One of the problems of saving to a shapefile is that our column names get truncated to 10 characters (a shapefile limitation.) 

Instead of renaming all columns with obscure names that are less than 10 characters, we can save our geodatafraem to a spatial data file format that does not have this limation - [GeoJSON](https://en.wikipedia.org/wiki/GeoJSON) or [GPKG](https://en.wikipedia.org/wiki/GeoPackage) (geopackage) file.
- These formats have the added benefit of outputting only one file in contrast tothe multi-file shapefile format.

In [None]:
tracts_acs_gdf_ac.to_file("../outdata/tracts_acs_gdf_ac.json", driver="GeoJSON")

In [None]:
tracts_acs_gdf_ac.to_file("../outdata/tracts_acs_gdf_ac.gpkg", driver="GPKG")

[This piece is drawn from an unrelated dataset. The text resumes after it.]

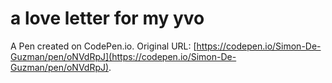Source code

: # a love letter for my yvo

A Pen created on CodePen.io. Original URL: [https://codepen.io/Simon-De-Guzman/pen/oNVdRpJ](https://codepen.io/Simon-De-Guzman/pen/oNVdRpJ).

We can also save out our data as a csv, dropping the geometry column.

In [None]:
tracts_acs_gdf_ac.drop('geometry',axis=1).to_csv("../outdata/tracts_acs_gdf_ac.csv") 

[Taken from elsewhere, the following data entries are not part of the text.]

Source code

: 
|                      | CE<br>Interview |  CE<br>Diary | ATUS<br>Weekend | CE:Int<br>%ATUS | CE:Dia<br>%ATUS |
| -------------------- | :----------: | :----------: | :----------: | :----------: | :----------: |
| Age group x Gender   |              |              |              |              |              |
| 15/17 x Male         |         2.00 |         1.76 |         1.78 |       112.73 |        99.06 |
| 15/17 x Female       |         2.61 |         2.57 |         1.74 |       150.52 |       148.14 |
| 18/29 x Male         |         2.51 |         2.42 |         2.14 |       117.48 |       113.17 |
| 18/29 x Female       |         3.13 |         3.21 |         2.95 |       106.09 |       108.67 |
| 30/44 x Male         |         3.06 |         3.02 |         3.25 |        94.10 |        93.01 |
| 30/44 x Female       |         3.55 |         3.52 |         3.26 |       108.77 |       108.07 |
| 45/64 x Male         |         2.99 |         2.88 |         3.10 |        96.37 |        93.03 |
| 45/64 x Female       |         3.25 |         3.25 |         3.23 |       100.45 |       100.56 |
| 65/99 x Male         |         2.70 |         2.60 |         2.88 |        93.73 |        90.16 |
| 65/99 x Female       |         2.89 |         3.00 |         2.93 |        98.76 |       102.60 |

We can also save just the tract data we subsetted earlier into its own shapefile

In [None]:
tracts_gdf_ac.to_file("../outdata/tracts_ac.shp")

#### Exercise
Go ahead and save your SF county tracts geodataframe (`tracts_gdf_sf`) as a shapefile, GeoJSON, and csv file.

In [None]:
# Your code here

*Click here for answers*

<!--- 
    # SOLUTION
    # shapefile
    tracts_gdf_sf.to_file("../outdata/tracts_sf.shp")

    # SOLUTION
    # GeoJSON
    tracts_acs_gdf_sf.to_file("../outdata/tracts_acs_gdf_sf.json", driver="GeoJSON")

    # SOLUTION
    # csv
    tracts_acs_gdf_sf.drop('geometry',axis=1).to_csv("../outdata/tracts_acs_gdf_sf.csv") 
--->